Fight Club Author Chuck Palahniuk Was Asked to Pick His Favorite Portland Attractions—Chances Are You Haven’t Been to Any of Them

"People who love the Red, White and Blue will hate that I’m talking about it,” he says. “Because it is such a kept secret.”

(Allan Amato)

Fight Club author and superstar Chuck Palahniuk doesn't live in Portland anymore—he's a ways down the Columbia Gorge. But he's still perhaps the city's best-known tour guide; he was asked to pick his top three Portland tourist attractions for a Seattle TV news station last week.

Even if you've lived here a while, you probably haven't been to any them.

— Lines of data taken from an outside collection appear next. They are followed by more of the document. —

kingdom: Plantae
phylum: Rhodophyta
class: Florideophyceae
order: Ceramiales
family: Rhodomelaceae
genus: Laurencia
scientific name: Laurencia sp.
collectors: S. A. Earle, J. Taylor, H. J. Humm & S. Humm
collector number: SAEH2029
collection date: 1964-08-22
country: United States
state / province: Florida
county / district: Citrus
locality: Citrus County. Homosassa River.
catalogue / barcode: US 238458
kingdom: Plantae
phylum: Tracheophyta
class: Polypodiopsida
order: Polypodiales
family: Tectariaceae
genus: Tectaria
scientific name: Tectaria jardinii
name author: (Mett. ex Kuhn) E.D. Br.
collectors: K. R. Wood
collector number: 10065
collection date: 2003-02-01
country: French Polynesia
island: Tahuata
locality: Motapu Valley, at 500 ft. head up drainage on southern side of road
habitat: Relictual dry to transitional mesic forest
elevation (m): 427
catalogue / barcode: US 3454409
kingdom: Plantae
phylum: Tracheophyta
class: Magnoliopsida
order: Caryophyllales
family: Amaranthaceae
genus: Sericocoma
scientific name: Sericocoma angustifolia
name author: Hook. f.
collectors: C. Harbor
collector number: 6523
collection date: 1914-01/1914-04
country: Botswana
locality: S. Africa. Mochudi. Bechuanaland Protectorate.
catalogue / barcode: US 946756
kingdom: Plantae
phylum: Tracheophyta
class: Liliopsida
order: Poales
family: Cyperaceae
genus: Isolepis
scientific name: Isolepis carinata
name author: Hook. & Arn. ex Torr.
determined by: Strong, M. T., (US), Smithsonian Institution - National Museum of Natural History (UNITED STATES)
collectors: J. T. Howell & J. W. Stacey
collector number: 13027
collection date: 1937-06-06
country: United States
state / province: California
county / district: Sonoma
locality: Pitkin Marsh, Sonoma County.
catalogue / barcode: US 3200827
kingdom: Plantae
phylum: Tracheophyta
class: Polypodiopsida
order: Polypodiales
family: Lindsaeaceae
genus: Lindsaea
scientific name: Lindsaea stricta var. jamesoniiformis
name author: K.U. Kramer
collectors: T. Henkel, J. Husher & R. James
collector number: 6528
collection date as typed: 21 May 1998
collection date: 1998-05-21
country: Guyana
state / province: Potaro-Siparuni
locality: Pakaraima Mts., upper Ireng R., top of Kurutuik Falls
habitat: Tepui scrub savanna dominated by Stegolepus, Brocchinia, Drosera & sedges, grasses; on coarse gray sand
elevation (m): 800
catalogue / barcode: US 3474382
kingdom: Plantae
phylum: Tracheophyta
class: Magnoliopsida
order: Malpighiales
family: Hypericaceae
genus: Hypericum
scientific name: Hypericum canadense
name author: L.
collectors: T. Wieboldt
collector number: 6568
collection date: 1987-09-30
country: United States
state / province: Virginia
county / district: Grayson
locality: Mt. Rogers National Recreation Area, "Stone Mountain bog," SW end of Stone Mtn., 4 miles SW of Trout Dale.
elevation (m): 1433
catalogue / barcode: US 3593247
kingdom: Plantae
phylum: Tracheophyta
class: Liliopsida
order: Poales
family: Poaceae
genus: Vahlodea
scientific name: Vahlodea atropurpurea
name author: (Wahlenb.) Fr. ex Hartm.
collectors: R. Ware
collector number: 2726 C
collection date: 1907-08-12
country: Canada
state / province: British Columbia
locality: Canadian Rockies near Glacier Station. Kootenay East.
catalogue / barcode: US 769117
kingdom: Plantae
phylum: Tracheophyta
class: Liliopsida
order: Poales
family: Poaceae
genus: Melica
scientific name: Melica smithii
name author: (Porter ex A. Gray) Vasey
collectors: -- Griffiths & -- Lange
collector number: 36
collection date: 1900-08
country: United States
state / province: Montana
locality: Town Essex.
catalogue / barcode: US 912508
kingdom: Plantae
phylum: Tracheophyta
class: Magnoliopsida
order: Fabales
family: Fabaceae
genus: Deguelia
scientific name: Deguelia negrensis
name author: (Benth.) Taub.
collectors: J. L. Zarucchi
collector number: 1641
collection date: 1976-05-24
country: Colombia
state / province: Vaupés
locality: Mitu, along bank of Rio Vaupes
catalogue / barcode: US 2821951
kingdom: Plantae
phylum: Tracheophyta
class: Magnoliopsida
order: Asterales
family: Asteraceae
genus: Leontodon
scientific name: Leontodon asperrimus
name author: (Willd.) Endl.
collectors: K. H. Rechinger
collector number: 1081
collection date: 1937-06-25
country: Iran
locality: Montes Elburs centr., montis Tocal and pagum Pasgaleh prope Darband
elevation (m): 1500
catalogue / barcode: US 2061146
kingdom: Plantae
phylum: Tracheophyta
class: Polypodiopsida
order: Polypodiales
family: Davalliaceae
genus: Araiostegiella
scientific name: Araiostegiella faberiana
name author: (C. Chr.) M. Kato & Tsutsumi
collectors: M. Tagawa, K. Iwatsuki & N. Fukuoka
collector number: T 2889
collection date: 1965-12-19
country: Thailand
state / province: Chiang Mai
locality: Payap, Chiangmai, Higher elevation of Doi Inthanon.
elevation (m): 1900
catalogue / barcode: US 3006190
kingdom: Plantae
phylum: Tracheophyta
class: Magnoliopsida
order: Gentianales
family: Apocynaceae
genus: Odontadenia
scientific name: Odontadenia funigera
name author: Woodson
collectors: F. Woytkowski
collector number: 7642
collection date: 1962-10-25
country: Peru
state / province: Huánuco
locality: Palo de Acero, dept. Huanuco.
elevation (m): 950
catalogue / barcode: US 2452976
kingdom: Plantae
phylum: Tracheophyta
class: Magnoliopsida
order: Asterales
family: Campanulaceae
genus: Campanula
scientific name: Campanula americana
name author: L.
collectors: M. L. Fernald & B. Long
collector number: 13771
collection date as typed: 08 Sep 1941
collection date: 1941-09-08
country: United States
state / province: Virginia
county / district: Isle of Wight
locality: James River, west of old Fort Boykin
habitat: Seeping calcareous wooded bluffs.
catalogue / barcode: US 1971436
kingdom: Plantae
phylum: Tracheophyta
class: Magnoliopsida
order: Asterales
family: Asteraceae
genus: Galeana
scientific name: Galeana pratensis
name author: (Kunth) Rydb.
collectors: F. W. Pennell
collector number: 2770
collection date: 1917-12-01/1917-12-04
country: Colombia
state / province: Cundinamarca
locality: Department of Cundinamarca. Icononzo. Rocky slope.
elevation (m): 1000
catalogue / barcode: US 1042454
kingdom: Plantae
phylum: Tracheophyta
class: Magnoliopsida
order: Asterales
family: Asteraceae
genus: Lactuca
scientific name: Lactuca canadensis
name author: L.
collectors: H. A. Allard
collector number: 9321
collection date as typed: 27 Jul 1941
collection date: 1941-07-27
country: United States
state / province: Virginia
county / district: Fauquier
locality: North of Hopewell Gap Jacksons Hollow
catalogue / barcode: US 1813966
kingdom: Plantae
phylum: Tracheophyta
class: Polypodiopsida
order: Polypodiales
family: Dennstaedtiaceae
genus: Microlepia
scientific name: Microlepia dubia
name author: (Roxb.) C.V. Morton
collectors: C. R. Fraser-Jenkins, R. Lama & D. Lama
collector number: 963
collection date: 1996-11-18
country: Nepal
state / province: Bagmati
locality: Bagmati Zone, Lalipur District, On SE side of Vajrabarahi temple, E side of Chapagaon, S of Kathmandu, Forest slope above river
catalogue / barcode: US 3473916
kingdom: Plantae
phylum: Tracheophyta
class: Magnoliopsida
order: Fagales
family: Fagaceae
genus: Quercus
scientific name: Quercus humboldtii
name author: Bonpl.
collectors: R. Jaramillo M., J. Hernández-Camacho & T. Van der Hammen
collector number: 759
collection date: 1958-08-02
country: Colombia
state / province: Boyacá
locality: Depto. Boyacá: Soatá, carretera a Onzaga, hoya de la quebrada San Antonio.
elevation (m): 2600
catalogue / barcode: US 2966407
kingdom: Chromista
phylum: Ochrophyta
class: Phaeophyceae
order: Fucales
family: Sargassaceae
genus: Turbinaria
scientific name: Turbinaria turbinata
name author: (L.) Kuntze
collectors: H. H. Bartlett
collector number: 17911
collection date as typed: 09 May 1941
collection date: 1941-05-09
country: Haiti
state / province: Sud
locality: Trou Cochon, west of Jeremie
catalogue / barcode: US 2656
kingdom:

In what is possibly the first list that doesn't include Voodoo Doughnut, Salt and Straw or Powell's Books, Palahniuk's top three were the Kidd's Toy Museum, the Portland Memorial Mausoleum, which he called "a fantastic city of death," and the Gladstone thrift store Red, White and Blue. For dinner, he suggests the very fancy, velvety Wilf's at the train station,

"People who love the Red, White and Blue will hate that I'm talking about it," he says. "Because it is such a kept secret." And you can't actually visit the mausoleum, which is no longer open for the public.

Palahniuk has suggested these three spots before. He wrote about them all in his book Fugitives and Refugees, which we revisited 10 years later in a cover piece commemorating Palahniuk's surprisingly long-lived guide to the lesser known parts of Portland. He also suggested many of the same spots in a a 2016 Wired article.